BEGIN Source passage
Time-Series (InfluxDB) → TIME-INDEXED DATA + ANALYTICS

Choose when: data indexed by time, monitoring/metrics/IoT, downsampling, retention policies, scientific data. Indexing: R-trees, KD-trees, LSM-trees. Compression: 90%+ reduction. Signals: "metrics", "monitoring", "Grafana", "dashboards", "sensor data over time". AVOID: data not time-indexed, need relationships, general-purpose CRUD.

STEP 3: POLYGLOT PERSISTENCE

Most real systems need multiple databases. For each component independently ask: what's the data shape, access pattern, consistency need, and performance requirement?

Classic E-Commerce (Polyglot)

Component	DB	Why
Users & Auth	PostgreSQL	ACID, strong consistency, stable schema
Product Catalog	MongoDB	Variable attributes, flexible schema
Shopping Cart	Redis	Sub-ms latency, temporary, high concurrency
Recommendations	Neo4j	Graph traversal: "users who bought X also bought Y"
END Source passage
BEGIN Information supplied
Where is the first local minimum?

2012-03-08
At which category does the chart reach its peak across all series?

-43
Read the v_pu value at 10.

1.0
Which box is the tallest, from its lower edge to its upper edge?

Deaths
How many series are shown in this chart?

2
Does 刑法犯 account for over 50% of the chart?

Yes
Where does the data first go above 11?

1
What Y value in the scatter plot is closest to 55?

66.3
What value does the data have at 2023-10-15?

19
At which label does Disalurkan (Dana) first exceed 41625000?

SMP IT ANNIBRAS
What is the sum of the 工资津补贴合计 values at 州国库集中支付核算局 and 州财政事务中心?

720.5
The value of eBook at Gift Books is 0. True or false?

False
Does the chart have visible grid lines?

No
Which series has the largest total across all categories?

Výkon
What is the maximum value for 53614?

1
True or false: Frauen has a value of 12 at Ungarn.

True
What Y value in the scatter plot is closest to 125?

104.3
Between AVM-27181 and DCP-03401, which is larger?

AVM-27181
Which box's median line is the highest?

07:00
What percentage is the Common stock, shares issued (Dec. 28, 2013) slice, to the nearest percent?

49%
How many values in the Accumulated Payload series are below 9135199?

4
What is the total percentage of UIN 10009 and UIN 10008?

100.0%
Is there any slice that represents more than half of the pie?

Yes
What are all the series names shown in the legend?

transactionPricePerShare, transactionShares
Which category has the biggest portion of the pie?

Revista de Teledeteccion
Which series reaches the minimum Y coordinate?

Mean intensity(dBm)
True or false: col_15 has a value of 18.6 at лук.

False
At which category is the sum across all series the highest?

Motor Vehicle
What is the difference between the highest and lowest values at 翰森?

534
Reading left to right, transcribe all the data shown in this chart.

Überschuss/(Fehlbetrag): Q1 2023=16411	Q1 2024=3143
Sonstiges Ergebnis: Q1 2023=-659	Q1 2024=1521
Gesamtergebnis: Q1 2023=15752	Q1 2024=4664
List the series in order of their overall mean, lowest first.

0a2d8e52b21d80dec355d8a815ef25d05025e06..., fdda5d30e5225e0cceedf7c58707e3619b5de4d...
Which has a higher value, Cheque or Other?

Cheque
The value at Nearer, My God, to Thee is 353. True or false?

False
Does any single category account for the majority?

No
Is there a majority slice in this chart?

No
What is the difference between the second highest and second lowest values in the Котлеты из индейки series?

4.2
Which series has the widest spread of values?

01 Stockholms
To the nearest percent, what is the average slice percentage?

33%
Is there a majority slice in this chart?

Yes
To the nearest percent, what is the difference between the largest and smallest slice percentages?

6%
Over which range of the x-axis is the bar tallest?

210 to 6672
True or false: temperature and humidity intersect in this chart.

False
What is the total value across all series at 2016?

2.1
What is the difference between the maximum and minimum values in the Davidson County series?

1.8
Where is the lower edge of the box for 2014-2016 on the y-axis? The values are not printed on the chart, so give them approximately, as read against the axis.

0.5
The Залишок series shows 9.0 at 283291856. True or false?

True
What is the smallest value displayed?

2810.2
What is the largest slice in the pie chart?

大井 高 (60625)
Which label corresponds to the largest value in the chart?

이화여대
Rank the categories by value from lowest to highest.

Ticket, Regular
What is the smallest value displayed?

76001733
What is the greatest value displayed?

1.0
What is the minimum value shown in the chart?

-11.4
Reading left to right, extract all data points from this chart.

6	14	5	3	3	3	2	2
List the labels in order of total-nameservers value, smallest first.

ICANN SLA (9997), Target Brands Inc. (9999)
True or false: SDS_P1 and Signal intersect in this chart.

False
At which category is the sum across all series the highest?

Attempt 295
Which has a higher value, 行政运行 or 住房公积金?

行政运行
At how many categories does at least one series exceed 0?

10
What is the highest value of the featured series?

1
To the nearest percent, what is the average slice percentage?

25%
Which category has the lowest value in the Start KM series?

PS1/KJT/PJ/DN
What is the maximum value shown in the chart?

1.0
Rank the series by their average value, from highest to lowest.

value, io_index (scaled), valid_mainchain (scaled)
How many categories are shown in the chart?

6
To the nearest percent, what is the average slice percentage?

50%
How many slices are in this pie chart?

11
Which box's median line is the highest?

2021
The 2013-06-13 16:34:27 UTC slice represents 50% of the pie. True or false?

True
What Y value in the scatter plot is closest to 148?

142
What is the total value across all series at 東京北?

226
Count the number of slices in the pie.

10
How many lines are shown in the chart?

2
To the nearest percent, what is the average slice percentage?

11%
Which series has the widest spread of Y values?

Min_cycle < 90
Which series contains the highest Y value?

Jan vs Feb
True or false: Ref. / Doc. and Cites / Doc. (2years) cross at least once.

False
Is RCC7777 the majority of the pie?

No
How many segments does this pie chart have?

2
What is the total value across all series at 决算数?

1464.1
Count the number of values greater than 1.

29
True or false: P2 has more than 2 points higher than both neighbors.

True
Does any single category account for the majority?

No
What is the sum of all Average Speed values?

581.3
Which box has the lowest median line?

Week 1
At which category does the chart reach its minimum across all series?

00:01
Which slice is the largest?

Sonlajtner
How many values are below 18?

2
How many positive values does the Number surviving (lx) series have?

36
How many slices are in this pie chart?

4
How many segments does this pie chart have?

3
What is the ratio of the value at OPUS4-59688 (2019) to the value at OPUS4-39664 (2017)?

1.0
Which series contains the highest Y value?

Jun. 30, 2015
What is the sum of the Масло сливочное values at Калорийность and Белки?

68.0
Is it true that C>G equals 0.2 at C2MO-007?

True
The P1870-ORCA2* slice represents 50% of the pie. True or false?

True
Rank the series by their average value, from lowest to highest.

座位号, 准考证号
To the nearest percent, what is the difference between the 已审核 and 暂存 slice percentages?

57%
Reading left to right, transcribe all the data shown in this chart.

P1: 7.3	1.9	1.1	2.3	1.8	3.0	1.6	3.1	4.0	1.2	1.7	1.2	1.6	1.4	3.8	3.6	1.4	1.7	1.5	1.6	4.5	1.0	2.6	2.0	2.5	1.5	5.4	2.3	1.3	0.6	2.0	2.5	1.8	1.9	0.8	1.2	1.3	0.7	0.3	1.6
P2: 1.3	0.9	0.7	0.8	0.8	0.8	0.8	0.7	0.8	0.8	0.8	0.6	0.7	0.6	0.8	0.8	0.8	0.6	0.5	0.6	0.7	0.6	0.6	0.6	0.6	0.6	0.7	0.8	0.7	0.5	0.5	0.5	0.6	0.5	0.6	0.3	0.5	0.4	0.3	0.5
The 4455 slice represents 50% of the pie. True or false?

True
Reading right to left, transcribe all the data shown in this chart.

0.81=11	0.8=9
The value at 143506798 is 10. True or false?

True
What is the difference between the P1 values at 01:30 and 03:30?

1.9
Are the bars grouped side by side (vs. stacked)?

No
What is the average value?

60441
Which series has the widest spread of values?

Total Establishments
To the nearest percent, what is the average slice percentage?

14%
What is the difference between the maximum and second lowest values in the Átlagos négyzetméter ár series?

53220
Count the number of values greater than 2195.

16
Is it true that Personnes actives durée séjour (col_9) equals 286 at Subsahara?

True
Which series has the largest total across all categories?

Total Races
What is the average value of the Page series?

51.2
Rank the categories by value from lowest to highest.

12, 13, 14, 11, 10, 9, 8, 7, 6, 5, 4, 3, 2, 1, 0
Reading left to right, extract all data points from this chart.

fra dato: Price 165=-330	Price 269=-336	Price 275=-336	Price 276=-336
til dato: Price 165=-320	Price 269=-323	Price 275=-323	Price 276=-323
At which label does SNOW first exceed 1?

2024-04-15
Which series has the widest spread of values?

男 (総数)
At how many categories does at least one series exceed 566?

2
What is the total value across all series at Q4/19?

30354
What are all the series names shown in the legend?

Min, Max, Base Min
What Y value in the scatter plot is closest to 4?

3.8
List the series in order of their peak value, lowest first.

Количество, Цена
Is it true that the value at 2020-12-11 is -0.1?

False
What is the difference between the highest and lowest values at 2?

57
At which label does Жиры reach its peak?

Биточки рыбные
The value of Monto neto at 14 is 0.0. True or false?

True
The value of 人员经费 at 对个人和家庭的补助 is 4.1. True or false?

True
END Information supplied
Things to do
(A) According to the database guide, why is Redis picked for the shopping cart in the e-commerce example?
(B) List every signal that the database guide says points toward a time-series database such as InfluxDB.
Work from the database guide by itself and leave the material out of it.

Results
(A) Redis is picked because the shopping cart needs sub-millisecond latency and high concurrency. The cart data is also temporary.

(B)
- "metrics"
- "monitoring"
- "Grafana"
- "dashboards"
- "sensor data over time"